Research Development and Administration
The Office of Sponsored Projects Administration (OPSA) works to facilitate and promote research and sponsored project activities on campus. It is the office through which grants and contracts for research, training, and service projects are applied for, negotiated, and accepted.
ORDA notifies faculty and staff of funding opportunities, offers grant proposal development services, processes proposals and awards, and handles award administration matters such as budget revisions and subcontracts. It coordinates internal grant programs that provide resources for faculty and student projects, and it provides technology transfer services and guidance on intellectual property protection. Finally, it plays a key role in formulating and monitoring SIUC policies governing research and sponsored projects.
OPSA's web site and various publications keep faculty and staff informed about research news, grant deadlines, and grant management procedures. Twice a year ORDA publishes Perspectives, a magazine describing some of the research and creative activities at SIUC.
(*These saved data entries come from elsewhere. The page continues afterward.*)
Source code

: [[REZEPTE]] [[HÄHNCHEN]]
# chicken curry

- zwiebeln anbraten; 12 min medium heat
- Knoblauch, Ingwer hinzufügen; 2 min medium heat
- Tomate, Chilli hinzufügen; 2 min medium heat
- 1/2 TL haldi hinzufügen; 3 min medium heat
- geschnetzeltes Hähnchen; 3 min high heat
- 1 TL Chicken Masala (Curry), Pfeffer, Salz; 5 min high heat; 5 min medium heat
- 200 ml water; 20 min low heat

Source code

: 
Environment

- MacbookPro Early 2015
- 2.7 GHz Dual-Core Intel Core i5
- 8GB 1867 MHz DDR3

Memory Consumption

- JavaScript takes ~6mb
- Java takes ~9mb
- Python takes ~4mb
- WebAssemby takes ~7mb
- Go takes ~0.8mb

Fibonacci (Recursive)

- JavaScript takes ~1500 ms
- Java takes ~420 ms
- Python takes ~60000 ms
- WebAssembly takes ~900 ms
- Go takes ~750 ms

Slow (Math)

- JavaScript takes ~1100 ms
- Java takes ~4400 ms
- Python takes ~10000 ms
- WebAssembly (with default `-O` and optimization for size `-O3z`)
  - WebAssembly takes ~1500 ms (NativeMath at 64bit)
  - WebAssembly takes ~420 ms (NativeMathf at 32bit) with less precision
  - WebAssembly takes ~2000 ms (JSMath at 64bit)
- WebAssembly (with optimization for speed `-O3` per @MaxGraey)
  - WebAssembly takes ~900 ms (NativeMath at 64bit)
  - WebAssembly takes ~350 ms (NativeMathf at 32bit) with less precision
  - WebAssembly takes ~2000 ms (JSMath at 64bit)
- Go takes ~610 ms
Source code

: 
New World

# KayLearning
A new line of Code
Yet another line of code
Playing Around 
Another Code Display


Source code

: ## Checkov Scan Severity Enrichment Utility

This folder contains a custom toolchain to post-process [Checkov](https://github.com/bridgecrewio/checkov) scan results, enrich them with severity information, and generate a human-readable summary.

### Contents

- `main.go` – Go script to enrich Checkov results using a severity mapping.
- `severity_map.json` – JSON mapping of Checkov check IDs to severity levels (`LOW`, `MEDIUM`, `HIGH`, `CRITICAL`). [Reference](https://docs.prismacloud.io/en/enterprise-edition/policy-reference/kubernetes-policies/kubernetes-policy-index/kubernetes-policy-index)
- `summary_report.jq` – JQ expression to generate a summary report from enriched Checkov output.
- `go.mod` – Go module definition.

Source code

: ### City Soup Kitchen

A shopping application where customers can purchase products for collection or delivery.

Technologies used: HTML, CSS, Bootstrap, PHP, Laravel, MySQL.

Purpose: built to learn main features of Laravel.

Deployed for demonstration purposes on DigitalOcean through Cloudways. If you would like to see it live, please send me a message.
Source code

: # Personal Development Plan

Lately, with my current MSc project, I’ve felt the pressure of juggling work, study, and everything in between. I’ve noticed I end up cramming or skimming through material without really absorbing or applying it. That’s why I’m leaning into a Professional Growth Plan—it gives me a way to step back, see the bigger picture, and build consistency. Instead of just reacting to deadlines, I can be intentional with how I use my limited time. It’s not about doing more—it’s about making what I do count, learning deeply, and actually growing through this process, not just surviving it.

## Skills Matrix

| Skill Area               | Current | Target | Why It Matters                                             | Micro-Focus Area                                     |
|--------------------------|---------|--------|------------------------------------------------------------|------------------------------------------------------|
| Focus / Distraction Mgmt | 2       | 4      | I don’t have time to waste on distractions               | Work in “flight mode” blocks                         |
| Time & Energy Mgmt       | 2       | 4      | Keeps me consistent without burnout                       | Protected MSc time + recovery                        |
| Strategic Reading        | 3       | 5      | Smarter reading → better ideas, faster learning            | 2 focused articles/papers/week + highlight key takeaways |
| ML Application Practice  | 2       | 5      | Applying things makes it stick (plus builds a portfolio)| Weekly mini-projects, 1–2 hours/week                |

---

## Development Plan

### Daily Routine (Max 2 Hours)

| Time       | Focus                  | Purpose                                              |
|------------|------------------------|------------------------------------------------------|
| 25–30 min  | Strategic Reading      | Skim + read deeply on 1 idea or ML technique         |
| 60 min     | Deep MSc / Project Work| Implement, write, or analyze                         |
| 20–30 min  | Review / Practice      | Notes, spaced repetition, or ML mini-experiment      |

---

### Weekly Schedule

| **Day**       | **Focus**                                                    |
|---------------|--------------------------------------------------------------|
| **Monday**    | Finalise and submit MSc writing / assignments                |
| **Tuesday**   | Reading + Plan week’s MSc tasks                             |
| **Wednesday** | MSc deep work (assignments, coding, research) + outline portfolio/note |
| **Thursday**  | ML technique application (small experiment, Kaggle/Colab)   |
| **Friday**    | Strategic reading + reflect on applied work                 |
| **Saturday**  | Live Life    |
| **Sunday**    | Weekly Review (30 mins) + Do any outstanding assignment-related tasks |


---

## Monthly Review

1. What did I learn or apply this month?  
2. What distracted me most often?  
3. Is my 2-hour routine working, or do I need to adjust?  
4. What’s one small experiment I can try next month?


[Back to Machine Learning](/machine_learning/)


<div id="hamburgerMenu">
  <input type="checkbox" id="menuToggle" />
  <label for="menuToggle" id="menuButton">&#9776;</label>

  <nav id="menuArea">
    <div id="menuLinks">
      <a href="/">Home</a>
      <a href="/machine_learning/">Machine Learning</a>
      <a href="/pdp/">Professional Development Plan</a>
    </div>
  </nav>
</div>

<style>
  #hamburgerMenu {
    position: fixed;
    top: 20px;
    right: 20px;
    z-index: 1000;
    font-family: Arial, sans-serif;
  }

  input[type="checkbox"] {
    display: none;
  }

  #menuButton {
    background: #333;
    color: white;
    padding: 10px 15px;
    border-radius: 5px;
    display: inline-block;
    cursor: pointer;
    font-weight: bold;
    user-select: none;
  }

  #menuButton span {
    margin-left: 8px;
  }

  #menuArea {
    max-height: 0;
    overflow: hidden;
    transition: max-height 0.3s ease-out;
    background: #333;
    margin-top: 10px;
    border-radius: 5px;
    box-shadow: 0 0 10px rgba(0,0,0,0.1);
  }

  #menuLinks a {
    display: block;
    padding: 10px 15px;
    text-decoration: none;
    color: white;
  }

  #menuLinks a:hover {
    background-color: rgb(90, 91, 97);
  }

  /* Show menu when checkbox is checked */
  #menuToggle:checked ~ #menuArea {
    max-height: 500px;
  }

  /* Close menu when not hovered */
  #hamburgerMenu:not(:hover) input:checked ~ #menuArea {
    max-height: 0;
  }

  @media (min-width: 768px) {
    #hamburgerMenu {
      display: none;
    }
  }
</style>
The Office of Research Development and Administration is located in Woody Hall C-206, MC 4709 (618/453-4540).
Touch of Nature Environmental Center
Established in 1949 as a center for outdoor learning, the Touch of Nature Environmental Center is located on a 3100-acre site approximately eight miles southeast of campus. Serving both the university and the public year round, the center provides dining and sleeping facilities capable of accommodating up to 400 people (including those with disabilities) for educational retreats, workshops, seminars, classes, and research projects. Touch of Nature offers programs in environmental education, adventure recreation, executive and staff development, and therapeutic recreation.